« Je te mentirais si je te disais que je n’ai pas eu peur de mourir pendant quelques minutes. J’étais sous le choc ; jamais je ne me suis senti en danger ; tout ça à cause d’une petite annonce sur Facebook. Jamais je n’aurais pensé que ça pourrait dégénérer de la sorte », a exprimé Nicolas Poulin en entrevue avec La Tribune.

Un ancien du Phœnix passe à un millimètre de la mort

Une banale vente de cellulaire faite sur Facebook a bien failli être fatale à l’ancien joueur du Phœnix de Sherbrooke Nicolas Poulin, jeudi dernier à Montréal.

Poulin a conclu une entente avec une personne intéressée à acheter son téléphone cellulaire, une transaction amorcée sur Marketplace, un onglet pour la vente d’objets divers sur Facebook.

La rencontre était prévue vers 21 h, près de la station de métro Jarry, à Montréal, à l’intersection des rues Jarry et Chateaubriand.

Nicolas Poulin venait tout juste de terminer un match de hockey lorsqu’il s’est présenté au rendez-vous.

« Le gars m’a dit qu’il finissait de travailler vers cette heure-là. Je suis arrivé sur place, et au moment de faire de la lumière pour montrer que mon téléphone était en bon état, il a sorti quelque chose de sa poche et il m’a frappé dans la face. C’était une lame, ou un couteau. Il s’est ensuite sauvé, je lui ai crié après et je suis parti à courir pour le rattraper. C’est là que j’ai vu que je saignais du cou », a expliqué celui qui a joué avec le Phœnix de Sherbrooke (LHJMQ) de 2014 à 2018.

L’entaille s’étend sur plusieurs centimètres, en diagonale de son cou, près de la carotide.

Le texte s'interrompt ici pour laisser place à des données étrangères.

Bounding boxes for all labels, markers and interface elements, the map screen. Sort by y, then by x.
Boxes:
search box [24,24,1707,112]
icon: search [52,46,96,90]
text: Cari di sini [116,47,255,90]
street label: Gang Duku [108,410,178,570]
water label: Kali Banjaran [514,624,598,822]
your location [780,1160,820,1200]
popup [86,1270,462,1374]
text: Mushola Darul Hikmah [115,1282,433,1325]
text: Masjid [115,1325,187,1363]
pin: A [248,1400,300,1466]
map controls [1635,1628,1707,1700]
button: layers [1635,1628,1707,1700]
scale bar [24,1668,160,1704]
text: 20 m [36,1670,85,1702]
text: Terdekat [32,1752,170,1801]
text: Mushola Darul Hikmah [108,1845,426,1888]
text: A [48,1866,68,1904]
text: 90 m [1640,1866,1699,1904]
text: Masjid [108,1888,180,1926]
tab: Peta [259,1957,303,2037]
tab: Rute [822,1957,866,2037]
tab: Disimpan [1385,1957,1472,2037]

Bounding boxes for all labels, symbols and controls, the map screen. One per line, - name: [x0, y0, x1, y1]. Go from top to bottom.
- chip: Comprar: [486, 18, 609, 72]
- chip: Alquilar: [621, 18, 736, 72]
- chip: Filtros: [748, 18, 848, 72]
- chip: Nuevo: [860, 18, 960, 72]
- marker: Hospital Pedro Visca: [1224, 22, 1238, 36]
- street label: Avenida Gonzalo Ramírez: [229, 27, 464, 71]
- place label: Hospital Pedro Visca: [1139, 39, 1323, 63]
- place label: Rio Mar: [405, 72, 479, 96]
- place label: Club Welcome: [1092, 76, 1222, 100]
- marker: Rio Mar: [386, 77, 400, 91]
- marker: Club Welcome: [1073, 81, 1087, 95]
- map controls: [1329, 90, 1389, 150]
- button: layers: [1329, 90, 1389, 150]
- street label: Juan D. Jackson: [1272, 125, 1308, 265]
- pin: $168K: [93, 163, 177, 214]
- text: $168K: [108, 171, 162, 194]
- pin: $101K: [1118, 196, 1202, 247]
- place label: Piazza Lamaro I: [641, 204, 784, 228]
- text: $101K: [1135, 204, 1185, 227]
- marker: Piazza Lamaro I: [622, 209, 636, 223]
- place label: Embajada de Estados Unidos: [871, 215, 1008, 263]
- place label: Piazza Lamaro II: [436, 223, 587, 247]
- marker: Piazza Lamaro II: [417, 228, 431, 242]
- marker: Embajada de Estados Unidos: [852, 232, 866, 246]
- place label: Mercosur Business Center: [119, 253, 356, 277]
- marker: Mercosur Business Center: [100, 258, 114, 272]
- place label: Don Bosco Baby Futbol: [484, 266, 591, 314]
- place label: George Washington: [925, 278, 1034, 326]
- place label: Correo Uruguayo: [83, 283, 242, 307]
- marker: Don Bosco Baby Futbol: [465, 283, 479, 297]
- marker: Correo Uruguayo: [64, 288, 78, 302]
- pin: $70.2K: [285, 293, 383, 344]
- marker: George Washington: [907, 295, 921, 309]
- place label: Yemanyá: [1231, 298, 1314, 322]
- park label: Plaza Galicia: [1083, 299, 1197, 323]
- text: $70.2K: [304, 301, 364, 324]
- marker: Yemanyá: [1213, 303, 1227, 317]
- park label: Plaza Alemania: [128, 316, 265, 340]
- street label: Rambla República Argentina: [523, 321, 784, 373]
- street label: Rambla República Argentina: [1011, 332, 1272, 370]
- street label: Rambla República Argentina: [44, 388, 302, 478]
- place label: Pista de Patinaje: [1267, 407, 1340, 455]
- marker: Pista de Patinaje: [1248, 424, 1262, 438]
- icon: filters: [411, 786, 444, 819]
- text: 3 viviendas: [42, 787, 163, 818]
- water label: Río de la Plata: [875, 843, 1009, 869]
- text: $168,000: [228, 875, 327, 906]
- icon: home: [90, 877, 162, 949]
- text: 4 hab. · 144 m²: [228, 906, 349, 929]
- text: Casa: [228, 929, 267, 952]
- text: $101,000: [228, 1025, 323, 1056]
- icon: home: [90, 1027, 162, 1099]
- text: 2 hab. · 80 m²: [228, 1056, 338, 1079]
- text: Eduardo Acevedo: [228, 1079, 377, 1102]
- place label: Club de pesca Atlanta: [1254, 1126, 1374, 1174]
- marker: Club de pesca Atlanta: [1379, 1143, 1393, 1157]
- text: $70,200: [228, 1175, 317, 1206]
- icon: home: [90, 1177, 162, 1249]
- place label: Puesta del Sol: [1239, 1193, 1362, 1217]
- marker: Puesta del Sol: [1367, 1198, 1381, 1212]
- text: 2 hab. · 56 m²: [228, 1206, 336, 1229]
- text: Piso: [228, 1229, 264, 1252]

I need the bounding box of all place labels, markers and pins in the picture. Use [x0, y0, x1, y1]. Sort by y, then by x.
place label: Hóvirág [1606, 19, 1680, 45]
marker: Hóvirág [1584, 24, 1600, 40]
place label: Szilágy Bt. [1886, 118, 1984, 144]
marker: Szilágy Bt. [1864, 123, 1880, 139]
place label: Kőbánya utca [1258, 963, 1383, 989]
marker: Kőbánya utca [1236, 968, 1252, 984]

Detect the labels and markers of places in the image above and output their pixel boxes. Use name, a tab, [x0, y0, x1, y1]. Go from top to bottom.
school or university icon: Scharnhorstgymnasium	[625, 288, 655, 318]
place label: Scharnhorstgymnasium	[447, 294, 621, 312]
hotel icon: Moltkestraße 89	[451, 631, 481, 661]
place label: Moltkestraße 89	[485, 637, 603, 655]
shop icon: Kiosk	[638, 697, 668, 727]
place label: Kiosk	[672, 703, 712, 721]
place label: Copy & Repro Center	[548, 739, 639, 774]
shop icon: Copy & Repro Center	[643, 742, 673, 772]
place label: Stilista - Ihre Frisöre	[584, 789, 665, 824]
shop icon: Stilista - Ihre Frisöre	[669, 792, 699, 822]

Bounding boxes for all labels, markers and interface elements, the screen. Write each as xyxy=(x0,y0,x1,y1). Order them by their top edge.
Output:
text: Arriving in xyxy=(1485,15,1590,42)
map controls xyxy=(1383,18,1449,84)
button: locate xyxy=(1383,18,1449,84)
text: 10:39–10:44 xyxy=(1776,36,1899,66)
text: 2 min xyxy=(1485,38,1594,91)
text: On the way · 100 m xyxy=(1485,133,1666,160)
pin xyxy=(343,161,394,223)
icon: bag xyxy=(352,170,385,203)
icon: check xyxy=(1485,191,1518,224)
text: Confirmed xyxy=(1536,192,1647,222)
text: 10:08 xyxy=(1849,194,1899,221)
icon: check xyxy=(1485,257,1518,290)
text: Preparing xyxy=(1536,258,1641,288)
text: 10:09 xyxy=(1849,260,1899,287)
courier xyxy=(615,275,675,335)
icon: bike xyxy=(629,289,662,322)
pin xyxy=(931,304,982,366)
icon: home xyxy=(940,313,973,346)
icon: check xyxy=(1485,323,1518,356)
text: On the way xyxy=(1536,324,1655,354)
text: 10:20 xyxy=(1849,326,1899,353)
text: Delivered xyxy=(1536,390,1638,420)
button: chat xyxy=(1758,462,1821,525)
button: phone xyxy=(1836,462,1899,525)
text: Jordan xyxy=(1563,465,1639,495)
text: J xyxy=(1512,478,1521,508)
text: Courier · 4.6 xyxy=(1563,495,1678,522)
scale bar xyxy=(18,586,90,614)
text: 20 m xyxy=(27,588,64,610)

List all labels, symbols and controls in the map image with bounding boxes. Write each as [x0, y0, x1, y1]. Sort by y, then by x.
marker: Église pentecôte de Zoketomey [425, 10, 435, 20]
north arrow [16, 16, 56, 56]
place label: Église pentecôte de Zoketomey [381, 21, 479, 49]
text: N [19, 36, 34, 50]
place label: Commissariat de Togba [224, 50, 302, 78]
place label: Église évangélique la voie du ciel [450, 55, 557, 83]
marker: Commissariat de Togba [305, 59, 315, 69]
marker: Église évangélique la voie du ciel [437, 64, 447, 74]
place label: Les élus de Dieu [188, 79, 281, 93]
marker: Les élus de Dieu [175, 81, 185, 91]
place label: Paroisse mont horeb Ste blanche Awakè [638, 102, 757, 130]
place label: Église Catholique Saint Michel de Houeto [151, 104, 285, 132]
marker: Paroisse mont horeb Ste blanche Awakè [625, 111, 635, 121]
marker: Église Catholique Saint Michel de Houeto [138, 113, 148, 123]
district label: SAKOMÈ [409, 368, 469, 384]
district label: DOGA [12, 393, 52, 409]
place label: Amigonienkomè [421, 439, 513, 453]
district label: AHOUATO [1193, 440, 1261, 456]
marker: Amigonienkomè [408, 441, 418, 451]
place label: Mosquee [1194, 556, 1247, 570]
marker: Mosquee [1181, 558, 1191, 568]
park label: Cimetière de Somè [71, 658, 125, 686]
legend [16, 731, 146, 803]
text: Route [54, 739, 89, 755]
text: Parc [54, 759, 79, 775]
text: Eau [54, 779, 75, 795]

« Tout de suite, des témoins sur place sont intervenus. Il y avait aussi des gens qui circulaient en auto et qui m’ont entendu crier. J’ai été chanceux ; l’une des premières personnes à intervenir, c’était une dame qui habitait juste en face, et c’était un médecin. Elle m’a dit que j’avais été très chanceux, que la blessure était sérieuse, mais que ma vie n’était pas en danger. Elle m’a stabilisé et réconforté en attendant les secours. »

« On m’attendait avec impatience à l’urgence, où j’ai passé quatre heures. On m’a fait 13 points de suture. C’est là qu’ils m’ont dit que la lame est passée à un millimètre de la carotide. Ça aurait donc pu être fatal. »

Nicolas Poulin alors qu'il évoluait pour le Phoenix de Sherbrooke.

Peur de mourir

« Je te mentirais si je te disais que je n’ai pas eu peur de mourir pendant quelques minutes. J’étais sous le choc ; jamais je ne me suis senti en danger ; tout ça à cause d’une petite annonce sur Facebook. Jamais je n’aurais pensé que ça pourrait dégénérer de la sorte », a-t-il indiqué.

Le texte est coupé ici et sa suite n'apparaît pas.